Pendant ce temps, Janet devait continuer à travailler avec de très jeunes enfants, des bébés et leurs parents tous les jours à son travail. Il a fallu un mois pour que la date de son rendez-vous pour l'avortement à Planned Parenthood arrive enfin. L'expérience des nausées matinales, ainsi que des sentiments compliqués tout en travaillant avec les nourrissons et les tout-petits, était un défi émotionnel.

"Pendant un mois entier, j'entrais et tenais ces petits bébés, tous les jours, les berçant, me demandant à quoi ressemblerait la mienne. J'ai eu mon rendez-vous un samedi et je devais retourner à cette chaise à bascule avant lundi, ce qui était l'une des choses les plus difficiles que j'ai jamais faites », nous dit-elle.

Maintenant, Janet explique qu'elle a beaucoup guéri des aspects émotionnels de l'avortement. Ces jours-ci, elle dit qu'elle a «une appréciation [pour] les façons dont mon choix a affecté ma vie et les vies autour de moi d'une manière positive. Il y a beaucoup de choses que j'ai pu faire. "C'était une décision qu'elle n'a pas prise à la légère, mais finalement elle sait que c'était la bonne pour elle.

Priscilla, 32, coloraDo

Priscilla et son mari avaient déjà connu deux grossesses difficiles et des naissances quand ils ont découvert qu'ils étaient encore enceintes.

"Nous avons eu deux bébés, mais le premier est né prématurément et est décédé après la naissance. La deuxième grossesse était à haut risque et notre fils s'est retrouvé à l'USIN deux mois après sa naissance », dit-elle

FeminineClub.com . La troisième grossesse de Priscilla survient à l'improviste seulement un an après la naissance de leur fils.
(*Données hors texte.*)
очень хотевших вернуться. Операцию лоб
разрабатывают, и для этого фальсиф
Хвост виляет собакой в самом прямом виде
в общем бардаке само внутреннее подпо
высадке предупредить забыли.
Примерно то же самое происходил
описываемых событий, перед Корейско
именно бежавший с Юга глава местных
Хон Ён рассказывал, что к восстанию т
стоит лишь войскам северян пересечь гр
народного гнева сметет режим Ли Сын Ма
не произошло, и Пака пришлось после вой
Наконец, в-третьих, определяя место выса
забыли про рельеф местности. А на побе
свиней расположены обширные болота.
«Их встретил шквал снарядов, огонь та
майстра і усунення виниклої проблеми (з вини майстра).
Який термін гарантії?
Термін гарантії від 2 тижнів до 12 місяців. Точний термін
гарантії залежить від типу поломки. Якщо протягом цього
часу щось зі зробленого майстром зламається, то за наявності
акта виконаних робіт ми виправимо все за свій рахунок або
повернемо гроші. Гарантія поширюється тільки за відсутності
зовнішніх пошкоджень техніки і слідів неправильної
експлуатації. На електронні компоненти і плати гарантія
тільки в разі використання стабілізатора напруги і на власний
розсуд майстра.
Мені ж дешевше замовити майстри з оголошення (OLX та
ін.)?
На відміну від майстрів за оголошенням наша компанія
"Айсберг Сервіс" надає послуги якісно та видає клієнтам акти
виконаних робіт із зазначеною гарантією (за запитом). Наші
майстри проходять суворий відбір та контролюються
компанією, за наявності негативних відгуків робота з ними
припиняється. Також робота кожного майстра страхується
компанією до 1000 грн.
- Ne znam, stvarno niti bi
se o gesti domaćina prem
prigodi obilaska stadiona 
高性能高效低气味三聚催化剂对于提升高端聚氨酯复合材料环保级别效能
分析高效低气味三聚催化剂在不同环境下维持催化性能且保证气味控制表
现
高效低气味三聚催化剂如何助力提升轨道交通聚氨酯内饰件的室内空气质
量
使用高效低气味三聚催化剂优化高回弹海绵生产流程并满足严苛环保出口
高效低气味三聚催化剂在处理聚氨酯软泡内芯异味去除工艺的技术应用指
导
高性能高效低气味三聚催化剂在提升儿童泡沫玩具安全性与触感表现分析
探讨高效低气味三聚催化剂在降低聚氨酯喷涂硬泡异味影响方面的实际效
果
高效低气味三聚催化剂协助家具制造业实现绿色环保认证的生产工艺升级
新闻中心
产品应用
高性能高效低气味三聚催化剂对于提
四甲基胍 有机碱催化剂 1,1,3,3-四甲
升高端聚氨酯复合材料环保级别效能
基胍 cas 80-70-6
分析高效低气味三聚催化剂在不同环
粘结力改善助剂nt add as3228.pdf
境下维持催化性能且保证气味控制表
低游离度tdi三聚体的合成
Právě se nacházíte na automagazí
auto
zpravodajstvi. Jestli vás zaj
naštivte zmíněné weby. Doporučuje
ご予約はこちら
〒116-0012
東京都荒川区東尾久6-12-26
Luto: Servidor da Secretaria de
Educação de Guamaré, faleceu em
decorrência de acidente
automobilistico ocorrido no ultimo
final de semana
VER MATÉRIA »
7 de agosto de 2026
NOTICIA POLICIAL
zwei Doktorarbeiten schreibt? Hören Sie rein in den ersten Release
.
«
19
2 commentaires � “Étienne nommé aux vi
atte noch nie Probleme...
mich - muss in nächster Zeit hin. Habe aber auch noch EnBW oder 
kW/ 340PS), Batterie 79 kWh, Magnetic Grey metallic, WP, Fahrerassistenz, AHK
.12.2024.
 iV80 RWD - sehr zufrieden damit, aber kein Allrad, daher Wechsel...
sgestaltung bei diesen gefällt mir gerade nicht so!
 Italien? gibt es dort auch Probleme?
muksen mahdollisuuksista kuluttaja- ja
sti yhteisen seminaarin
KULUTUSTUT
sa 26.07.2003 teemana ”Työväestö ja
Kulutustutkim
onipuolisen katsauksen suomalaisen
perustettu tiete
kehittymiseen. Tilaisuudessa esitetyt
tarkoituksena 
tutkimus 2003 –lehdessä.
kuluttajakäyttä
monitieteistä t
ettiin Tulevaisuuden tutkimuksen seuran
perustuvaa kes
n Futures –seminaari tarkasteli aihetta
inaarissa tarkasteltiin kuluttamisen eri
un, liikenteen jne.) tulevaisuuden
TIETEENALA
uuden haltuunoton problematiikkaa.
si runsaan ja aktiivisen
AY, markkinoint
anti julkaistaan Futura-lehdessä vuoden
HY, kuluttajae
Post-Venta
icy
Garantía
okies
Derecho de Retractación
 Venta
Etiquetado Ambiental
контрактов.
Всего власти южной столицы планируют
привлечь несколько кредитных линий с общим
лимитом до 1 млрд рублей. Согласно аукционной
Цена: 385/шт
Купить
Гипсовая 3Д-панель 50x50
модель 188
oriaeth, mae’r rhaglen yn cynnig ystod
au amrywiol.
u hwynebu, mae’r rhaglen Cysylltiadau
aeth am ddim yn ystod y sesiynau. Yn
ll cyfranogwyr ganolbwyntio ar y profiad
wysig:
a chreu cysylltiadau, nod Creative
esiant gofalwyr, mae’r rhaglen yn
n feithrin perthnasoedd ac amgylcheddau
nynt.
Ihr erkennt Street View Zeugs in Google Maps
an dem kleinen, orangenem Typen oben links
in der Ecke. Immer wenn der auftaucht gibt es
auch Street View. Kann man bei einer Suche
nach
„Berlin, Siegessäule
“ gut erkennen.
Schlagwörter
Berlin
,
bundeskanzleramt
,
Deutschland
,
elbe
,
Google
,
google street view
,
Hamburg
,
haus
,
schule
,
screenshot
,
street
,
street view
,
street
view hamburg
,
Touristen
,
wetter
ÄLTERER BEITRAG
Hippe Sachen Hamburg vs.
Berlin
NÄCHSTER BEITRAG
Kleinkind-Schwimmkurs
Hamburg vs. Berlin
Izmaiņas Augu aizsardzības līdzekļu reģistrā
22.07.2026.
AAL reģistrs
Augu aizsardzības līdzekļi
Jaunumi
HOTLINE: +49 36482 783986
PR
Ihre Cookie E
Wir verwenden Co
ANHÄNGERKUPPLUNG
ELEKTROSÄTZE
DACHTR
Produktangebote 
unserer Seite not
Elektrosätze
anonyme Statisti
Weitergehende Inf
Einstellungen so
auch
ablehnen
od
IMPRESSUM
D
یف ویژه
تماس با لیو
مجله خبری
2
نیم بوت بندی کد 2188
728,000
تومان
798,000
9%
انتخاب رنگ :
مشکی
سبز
Elle savait que ce n'était pas le bon moment pour subir une autre grossesse (possiblement risquée). Après en avoir parlé, Priscilla et son mari ont convenu que la meilleure décision pour leur famille était de se faire avorter.

Prendre la décision était difficile, mais naviguer dans la logistique n'était pas beaucoup plus facile. Priscilla et sa famille éprouvaient des difficultés financières qui ont rendu décourageant l'avortement. Après avoir étudié ses options, Priscilla a découvert le Women's Emergency Network, un organisme qui aide les femmes du sud de la Floride - où Priscilla et sa famille vivaient à l'époque - à payer pour les avortements. Le réseau d'urgence des femmes a fini par aider la famille à supporter les coûts de la procédure.

En ce qui concerne la planification de la procédure, Priscilla voulait s'assurer qu'elle n'avait pas à affronter les manifestants anti-avortement qui se réunissaient souvent devant la Planned Parenthood de sa ville. Afin d'éviter d'être chahutée ou honteuse pour son choix, elle a conduit à une plus petite clinique trois comtés de suite.

Alors qu'elle pensait d'abord que l'avortement serait aussi traumatisant pour elle, Priscilla dit que cela a fini par être «incroyablement facile» d'un point de vue émotionnel. Elle sait qu'elle a pris la meilleure décision pour elle et sa famille. En fin de compte, elle dit qu'elle n'a «aucun regret» de se faire avorter.

Si l'avortement fait partie de votre histoire, partagez votre expérience avec nous @FeminineClub.com.